Weinheim. December 19, 2012. Two Freudenberg associates and an associate's son from different cultural traditions report on the names used for the bearer of gifts and how Christmas is celebrated in their countries. Associates from 58 countries and a variety of different cultures work under the umbrella of the Freudenberg Group, enriching the company with their diversity. In Russia, they have Grandfather Frost, in North America Santa Claus and in Brazil Papai Noel - there are many names for these traditional figures. Grandfather Frost wears blue and white when bringing gifts in Russia while the colors of his clothes in North America and Brazil are red and white. As a symbolic figure he has been depicted as a plump and friendly old man with a long white beard in most countries since the beginning of the 20th century.
"On Christmas Eve, we go to church in the afternoon. Following the service, we have a meal with friends and family," reports Dawn McNabb, who works as a controller for Freudenberg Nonwovens in North America. She lives in Raleigh, North Carolina, with her husband, who is a general manager with Freudenberg, three children and the family dog. "Normally, the Christmas meal consists of beef, mashed potatoes, fresh bread and vegetables. Then the traditional Christmas stockings are hung over the fireplace to wait for Santa Claus. Before the children go to bed, they put cookies and milk for Santa in front of the fireplace, as well as carrots for the reindeer. On Christmas morning, the children always wake up very early as they are excited and want to unpack their presents. They are still wearing their pajamas when they empty their Christmas stockings and unpack their presents. For Christmas breakfast on December 25, we have pancakes, bacon and fruit. Traditionally, my children bake a gingerbread house every year and decorate it with icing and candy. In mid-December, we bake several different types of Christmas cookies. Te favorites include gingerbread, sugar and peanut butter cookies.
"We celebrate Christmas twice with the family, because I have both German and Russian grandparents," says Oksana Levina-Metzger, who works in internal sales with Freudenberg Sealing Technologies in Weinheim. With my German grandparents, we decorate the tree on December 24 and have Christmas dinner with roast meat and potatoes.

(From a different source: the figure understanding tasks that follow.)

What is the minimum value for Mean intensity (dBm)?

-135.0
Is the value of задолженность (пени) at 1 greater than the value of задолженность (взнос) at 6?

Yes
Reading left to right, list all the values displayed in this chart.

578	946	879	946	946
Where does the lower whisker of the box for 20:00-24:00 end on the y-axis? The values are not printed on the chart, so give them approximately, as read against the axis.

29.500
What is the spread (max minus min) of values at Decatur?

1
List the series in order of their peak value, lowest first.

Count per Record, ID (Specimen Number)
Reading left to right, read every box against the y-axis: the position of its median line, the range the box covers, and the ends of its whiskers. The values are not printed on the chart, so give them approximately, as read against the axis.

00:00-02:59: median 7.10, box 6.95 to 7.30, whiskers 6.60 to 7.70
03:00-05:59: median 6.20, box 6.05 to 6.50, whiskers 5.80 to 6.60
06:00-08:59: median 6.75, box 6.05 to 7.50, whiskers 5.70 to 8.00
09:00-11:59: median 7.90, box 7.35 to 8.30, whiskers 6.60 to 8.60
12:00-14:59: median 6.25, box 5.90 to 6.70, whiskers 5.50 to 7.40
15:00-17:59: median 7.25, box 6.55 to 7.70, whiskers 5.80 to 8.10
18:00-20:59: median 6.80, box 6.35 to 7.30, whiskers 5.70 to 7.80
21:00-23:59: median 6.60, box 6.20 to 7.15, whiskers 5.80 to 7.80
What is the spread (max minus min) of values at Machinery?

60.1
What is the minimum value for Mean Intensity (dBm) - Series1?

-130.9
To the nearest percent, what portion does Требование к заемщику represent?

Following dinner, the presents are unpacked. With my Russian grandparents, we celebrate on December 31 because the Russian church still uses the Gregorian calendar. On New Year's Eve, Grandfather Frost comes into the house with his granddaughter Snegurochka (the Snow-Maiden) and places the gifts under the Christmas tree. The Christmas celebrations focus on the meal. The guests arrive at about 6 o'clock in the evening and celebrations continue into the night. There are several salads and main dishes, a variety of vegetables and fruit preserves. and deserts such as biscuits, honey cake and other cakes. My favorites are little dough pouches filled with ground meat together with the spicy tomato and garlic sauce of my mother. And Plov is simply a must. It is a traditional rice dish with lamb, carrots and onions. We eat our Christmas dinner in special clothes taking up the motto of the coming year. As 2013 is the year of the snake, we will be wearing dazzling golden clothes."
"Christmas at almost 30°C? That was an entirely new experience for me. When I think of Christmas Eve, I think of snow, Christmas biscuits and a Christmas tree with festive decorations. Instead, I had sun, sand and sea in Brazil," reports Fabian Habel, talking about his 2011 Christmas experience. Fabian, whose mother works for EagleBurgmann, spent Christmas with the Alvarenga family in Brazil on the Freudenberg Group's TANNER youth exchange program. "When I woke up on Christmas morning, I did not smell the sweet scent of freshly baked biscuits, as would be the case in Germany, but I was woken up by the first rays of the sun dancing gently around the tip of my nose. After breakfast, we went to see the family's grandparents by bus. Then we had lunch with Brazilian turkey and started to exchange presents." The children in Brazil believe that Father Christmas - Papai Noel - distribute presents throughout the world on Christmas Eve. He comes in through the open window and places the gifts in shoes. The boys in my host family gave me some fantastic presents: a towel in the Brazilian national colors and my first pair of flip-flops. After we had played football, we went down to the beach together and took a dip in the warm sea."